Winter is providing no excuse to stay indoors for the hardworking volunteers behind the Otematata Wetlands Walkway restoration project, who have recently received funding for further development and planting.

This follows a previous grant of $12,000 in 2016 – also funded through Immediate Steps Programme and supported by Environment Canterbury’s biodiversity team.

Changing the wetland in time

Ten years ago, the wetlands site was a relic of the Benmore dam construction.

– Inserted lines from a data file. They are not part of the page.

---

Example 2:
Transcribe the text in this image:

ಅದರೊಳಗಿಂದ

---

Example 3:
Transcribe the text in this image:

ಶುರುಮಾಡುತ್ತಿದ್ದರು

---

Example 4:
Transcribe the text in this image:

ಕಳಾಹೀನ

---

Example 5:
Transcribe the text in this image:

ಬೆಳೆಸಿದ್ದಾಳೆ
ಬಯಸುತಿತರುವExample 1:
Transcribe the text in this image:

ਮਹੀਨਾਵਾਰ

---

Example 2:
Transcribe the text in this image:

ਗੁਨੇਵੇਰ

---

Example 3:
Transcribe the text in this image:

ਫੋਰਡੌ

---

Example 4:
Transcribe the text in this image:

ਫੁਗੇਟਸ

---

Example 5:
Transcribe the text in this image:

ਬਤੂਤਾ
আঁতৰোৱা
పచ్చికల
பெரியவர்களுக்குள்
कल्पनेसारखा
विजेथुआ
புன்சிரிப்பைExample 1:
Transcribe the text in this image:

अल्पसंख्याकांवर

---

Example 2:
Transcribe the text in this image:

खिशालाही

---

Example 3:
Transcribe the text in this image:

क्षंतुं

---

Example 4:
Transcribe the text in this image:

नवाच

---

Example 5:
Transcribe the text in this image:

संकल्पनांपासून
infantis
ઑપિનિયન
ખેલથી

What wasn’t covered in gravel pits was overgrown with weeds, like gorse and broom.

Now, the site is a popular recreation area and much closer to its goal of returning to native biodiversity thanks to the hard work of the volunteers that are part of the community-led Otematata Ratepayers Association and funding from grants and donations.

Volunteer Graham Sullivan has been involved in the project since it started.

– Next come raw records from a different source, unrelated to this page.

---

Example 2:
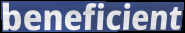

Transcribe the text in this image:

beneficient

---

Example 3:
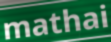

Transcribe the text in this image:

mathai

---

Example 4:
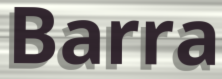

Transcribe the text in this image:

Barra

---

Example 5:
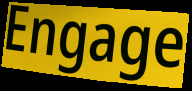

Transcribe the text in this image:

EngageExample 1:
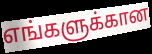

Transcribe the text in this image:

எங்களுக்கான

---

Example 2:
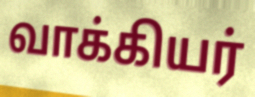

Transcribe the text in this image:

வாக்கியர்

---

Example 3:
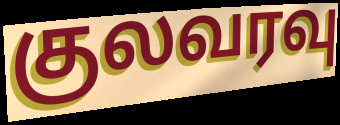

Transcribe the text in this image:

குலவரவு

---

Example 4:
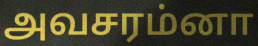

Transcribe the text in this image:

அவசரம்னா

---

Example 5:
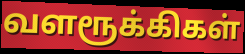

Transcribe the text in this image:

வளரூக்கிகள்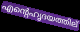
എന്റെഹൃദയത്തില്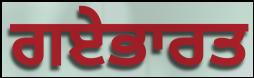
ਗਏਭਾਰਤ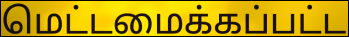
மெட்டமைக்கப்பட்ட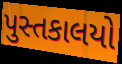
પુસ્તકાલયોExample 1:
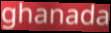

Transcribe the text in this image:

ghanada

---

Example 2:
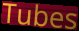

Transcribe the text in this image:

Tubes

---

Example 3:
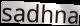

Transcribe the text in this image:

sadhna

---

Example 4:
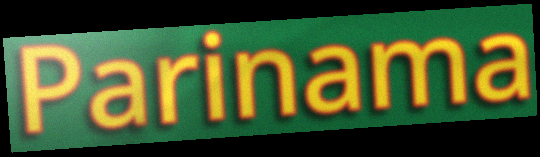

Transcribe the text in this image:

Parinama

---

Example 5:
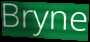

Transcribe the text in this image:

Bryne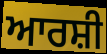
ਆਰਸ਼ੀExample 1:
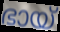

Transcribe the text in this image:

ഭായ്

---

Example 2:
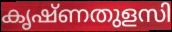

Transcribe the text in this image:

കൃഷ്ണതുളസി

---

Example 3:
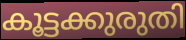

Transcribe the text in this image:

കൂട്ടക്കുരുതി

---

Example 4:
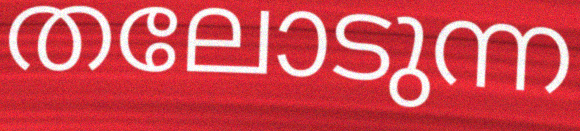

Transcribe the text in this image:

തലോടുന്ന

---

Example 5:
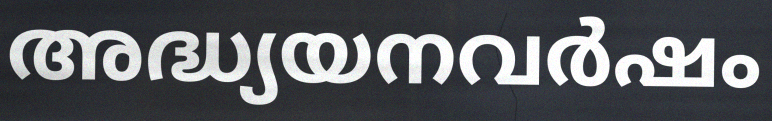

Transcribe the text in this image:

"When we first walked through it was very overgrown with briar and weeds and so we started by raising money to get landscape architect, Anne Steven, to create a plan.  We’ve opened it up a lot and created wide tracks and access, we’ve cleared old willows and then we’ve put in a lot of native plantings like carex, tussocks, flaxes and cabbage trees. Since I retired, this is my forte now – my life!"

Little boy enjoying the wetlands A walkway for everyone to enjoy

Graham says the walkway is now a busy – and accessible – spot for anyone wanting to get close to nature.

"Well, now there’s toddlers on little bikes, there’s heaps of parents with prams, groups of families. Visitors staying in the area over the holidays also think it’s marvellous. Here in the summer time it’s just gorgeous and we also have a lot of tourists now come through."

He has also noticed more native wildlife returning to the area, including bellbird and pūkeko.

Supporting community projects

Re-established wetlands

Upper Waitaki Water Zone Committee member, Lisa Anderson, says supporting community projects such as the Otematata Wetlands is all part of creating a really great corridor of natives from mountains to the sea – ki uta ki tai.

"It’s fantastic for our environment to have these beautiful wetlands returning to their native state and a great example of how a conservation project can also have recreational and educational benefits .  It also complements the native planting many local landowners have been undertaking along their waterways and lakeside margins."

Peter Kirk is another long-term volunteer at the wetlands and he is on site nearly every day carrying out a range of tasks, from fencing to weeding and watering.

"Taking out the cracked willows is one of the biggest jobs. They are so intrusive and they clog up the area. The area has really opened up now."